Update the data below by replacing every instance of "max minus min" with "maximum minus minimum", and leave everything else unchanged.

++++++++++++++++++++

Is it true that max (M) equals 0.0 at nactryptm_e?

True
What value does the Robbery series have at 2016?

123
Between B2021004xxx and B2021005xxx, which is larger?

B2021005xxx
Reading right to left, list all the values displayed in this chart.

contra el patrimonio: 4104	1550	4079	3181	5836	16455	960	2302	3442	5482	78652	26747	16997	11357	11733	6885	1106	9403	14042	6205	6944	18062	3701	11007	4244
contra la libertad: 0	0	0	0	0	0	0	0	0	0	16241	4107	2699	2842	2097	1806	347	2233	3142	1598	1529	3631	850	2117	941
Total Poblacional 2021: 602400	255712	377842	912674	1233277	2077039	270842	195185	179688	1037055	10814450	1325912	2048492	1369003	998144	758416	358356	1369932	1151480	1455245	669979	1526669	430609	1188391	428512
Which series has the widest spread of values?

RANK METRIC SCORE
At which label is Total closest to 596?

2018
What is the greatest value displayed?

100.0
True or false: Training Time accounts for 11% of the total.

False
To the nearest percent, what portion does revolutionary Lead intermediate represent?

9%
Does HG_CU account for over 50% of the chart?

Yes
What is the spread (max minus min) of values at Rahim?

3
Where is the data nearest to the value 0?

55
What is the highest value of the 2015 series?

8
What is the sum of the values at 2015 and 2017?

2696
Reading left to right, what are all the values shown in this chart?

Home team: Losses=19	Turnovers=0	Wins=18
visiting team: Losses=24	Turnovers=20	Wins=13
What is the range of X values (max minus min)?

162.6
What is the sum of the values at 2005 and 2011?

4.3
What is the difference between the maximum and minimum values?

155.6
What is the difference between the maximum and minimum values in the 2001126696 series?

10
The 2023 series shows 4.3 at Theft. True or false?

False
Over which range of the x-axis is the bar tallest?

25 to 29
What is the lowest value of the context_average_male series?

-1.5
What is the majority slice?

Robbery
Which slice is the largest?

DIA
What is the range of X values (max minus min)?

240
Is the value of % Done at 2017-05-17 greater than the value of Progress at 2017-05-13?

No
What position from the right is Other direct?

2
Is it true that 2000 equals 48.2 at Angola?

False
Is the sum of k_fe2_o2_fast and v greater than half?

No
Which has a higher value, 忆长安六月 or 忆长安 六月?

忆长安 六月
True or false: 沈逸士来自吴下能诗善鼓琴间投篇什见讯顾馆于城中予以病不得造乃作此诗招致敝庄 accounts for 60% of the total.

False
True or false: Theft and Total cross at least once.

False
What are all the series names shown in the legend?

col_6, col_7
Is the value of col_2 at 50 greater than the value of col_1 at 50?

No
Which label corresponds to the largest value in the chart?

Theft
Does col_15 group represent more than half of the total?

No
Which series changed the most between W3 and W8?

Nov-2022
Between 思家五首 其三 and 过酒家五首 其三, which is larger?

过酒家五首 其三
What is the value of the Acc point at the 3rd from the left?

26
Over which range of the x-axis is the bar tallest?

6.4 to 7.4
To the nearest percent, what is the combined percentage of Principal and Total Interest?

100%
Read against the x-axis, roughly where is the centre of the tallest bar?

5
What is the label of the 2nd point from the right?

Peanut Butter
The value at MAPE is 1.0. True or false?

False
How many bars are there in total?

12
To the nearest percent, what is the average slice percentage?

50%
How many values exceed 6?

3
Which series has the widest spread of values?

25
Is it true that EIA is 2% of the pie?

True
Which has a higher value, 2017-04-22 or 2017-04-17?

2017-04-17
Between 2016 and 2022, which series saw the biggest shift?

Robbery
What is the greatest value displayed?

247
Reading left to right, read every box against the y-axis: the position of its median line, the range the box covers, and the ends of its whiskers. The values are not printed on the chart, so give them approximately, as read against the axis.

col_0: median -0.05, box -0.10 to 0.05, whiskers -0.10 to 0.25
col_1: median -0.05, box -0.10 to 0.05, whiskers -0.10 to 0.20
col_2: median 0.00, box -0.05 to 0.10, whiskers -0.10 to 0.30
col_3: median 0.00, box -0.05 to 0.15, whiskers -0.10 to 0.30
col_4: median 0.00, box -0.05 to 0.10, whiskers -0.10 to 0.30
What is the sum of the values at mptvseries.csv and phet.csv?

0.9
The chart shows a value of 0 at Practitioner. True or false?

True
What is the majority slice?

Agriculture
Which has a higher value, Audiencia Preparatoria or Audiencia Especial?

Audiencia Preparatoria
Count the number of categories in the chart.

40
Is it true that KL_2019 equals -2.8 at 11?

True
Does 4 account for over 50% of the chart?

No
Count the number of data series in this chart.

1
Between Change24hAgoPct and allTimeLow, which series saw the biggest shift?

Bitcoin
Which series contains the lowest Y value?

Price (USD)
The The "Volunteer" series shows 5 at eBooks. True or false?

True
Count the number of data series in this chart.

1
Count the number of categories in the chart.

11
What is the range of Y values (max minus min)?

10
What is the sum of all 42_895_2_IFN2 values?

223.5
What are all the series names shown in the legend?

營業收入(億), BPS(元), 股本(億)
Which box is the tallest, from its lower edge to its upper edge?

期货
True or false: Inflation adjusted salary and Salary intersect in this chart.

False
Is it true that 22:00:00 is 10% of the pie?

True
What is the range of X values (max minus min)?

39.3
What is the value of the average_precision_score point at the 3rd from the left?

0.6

++++++++++++++++++++

• REPLY:
Is it true that max (M) equals 0.0 at nactryptm_e?

True
What value does the Robbery series have at 2016?

123
Between B2021004xxx and B2021005xxx, which is larger?

B2021005xxx
Reading right to left, list all the values displayed in this chart.

contra el patrimonio: 4104	1550	4079	3181	5836	16455	960	2302	3442	5482	78652	26747	16997	11357	11733	6885	1106	9403	14042	6205	6944	18062	3701	11007	4244
contra la libertad: 0	0	0	0	0	0	0	0	0	0	16241	4107	2699	2842	2097	1806	347	2233	3142	1598	1529	3631	850	2117	941
Total Poblacional 2021: 602400	255712	377842	912674	1233277	2077039	270842	195185	179688	1037055	10814450	1325912	2048492	1369003	998144	758416	358356	1369932	1151480	1455245	669979	1526669	430609	1188391	428512
Which series has the widest spread of values?

RANK METRIC SCORE
At which label is Total closest to 596?

2018
What is the greatest value displayed?

100.0
True or false: Training Time accounts for 11% of the total.

False
To the nearest percent, what portion does revolutionary Lead intermediate represent?

9%
Does HG_CU account for over 50% of the chart?

Yes
What is the spread (maximum minus minimum) of values at Rahim?

3
Where is the data nearest to the value 0?

55
What is the highest value of the 2015 series?

8
What is the sum of the values at 2015 and 2017?

2696
Reading left to right, what are all the values shown in this chart?

Home team: Losses=19	Turnovers=0	Wins=18
visiting team: Losses=24	Turnovers=20	Wins=13
What is the range of X values (maximum minus minimum)?

162.6
What is the sum of the values at 2005 and 2011?

4.3
What is the difference between the maximum and minimum values?

155.6
What is the difference between the maximum and minimum values in the 2001126696 series?

10
The 2023 series shows 4.3 at Theft. True or false?

False
Over which range of the x-axis is the bar tallest?

25 to 29
What is the lowest value of the context_average_male series?

-1.5
What is the majority slice?

Robbery
Which slice is the largest?

DIA
What is the range of X values (maximum minus minimum)?

240
Is the value of % Done at 2017-05-17 greater than the value of Progress at 2017-05-13?

No
What position from the right is Other direct?

2
Is it true that 2000 equals 48.2 at Angola?

False
Is the sum of k_fe2_o2_fast and v greater than half?

No
Which has a higher value, 忆长安六月 or 忆长安 六月?

忆长安 六月
True or false: 沈逸士来自吴下能诗善鼓琴间投篇什见讯顾馆于城中予以病不得造乃作此诗招致敝庄 accounts for 60% of the total.

False
True or false: Theft and Total cross at least once.

False
What are all the series names shown in the legend?

col_6, col_7
Is the value of col_2 at 50 greater than the value of col_1 at 50?

No
Which label corresponds to the largest value in the chart?

Theft
Does col_15 group represent more than half of the total?

No
Which series changed the most between W3 and W8?

Nov-2022
Between 思家五首 其三 and 过酒家五首 其三, which is larger?

过酒家五首 其三
What is the value of the Acc point at the 3rd from the left?

26
Over which range of the x-axis is the bar tallest?

6.4 to 7.4
To the nearest percent, what is the combined percentage of Principal and Total Interest?

100%
Read against the x-axis, roughly where is the centre of the tallest bar?

5
What is the label of the 2nd point from the right?

Peanut Butter
The value at MAPE is 1.0. True or false?

False
How many bars are there in total?

12
To the nearest percent, what is the average slice percentage?

50%
How many values exceed 6?

3
Which series has the widest spread of values?

25
Is it true that EIA is 2% of the pie?

True
Which has a higher value, 2017-04-22 or 2017-04-17?

2017-04-17
Between 2016 and 2022, which series saw the biggest shift?

Robbery
What is the greatest value displayed?

247
Reading left to right, read every box against the y-axis: the position of its median line, the range the box covers, and the ends of its whiskers. The values are not printed on the chart, so give them approximately, as read against the axis.

col_0: median -0.05, box -0.10 to 0.05, whiskers -0.10 to 0.25
col_1: median -0.05, box -0.10 to 0.05, whiskers -0.10 to 0.20
col_2: median 0.00, box -0.05 to 0.10, whiskers -0.10 to 0.30
col_3: median 0.00, box -0.05 to 0.15, whiskers -0.10 to 0.30
col_4: median 0.00, box -0.05 to 0.10, whiskers -0.10 to 0.30
What is the sum of the values at mptvseries.csv and phet.csv?

0.9
The chart shows a value of 0 at Practitioner. True or false?

True
What is the majority slice?

Agriculture
Which has a higher value, Audiencia Preparatoria or Audiencia Especial?

Audiencia Preparatoria
Count the number of categories in the chart.

40
Is it true that KL_2019 equals -2.8 at 11?

True
Does 4 account for over 50% of the chart?

No
Count the number of data series in this chart.

1
Between Change24hAgoPct and allTimeLow, which series saw the biggest shift?

Bitcoin
Which series contains the lowest Y value?

Price (USD)
The The "Volunteer" series shows 5 at eBooks. True or false?

True
Count the number of data series in this chart.

1
Count the number of categories in the chart.

11
What is the range of Y values (maximum minus minimum)?

10
What is the sum of all 42_895_2_IFN2 values?

223.5
What are all the series names shown in the legend?

營業收入(億), BPS(元), 股本(億)
Which box is the tallest, from its lower edge to its upper edge?

期货
True or false: Inflation adjusted salary and Salary intersect in this chart.

False
Is it true that 22:00:00 is 10% of the pie?

True
What is the range of X values (maximum minus minimum)?

39.3
What is the value of the average_precision_score point at the 3rd from the left?

0.6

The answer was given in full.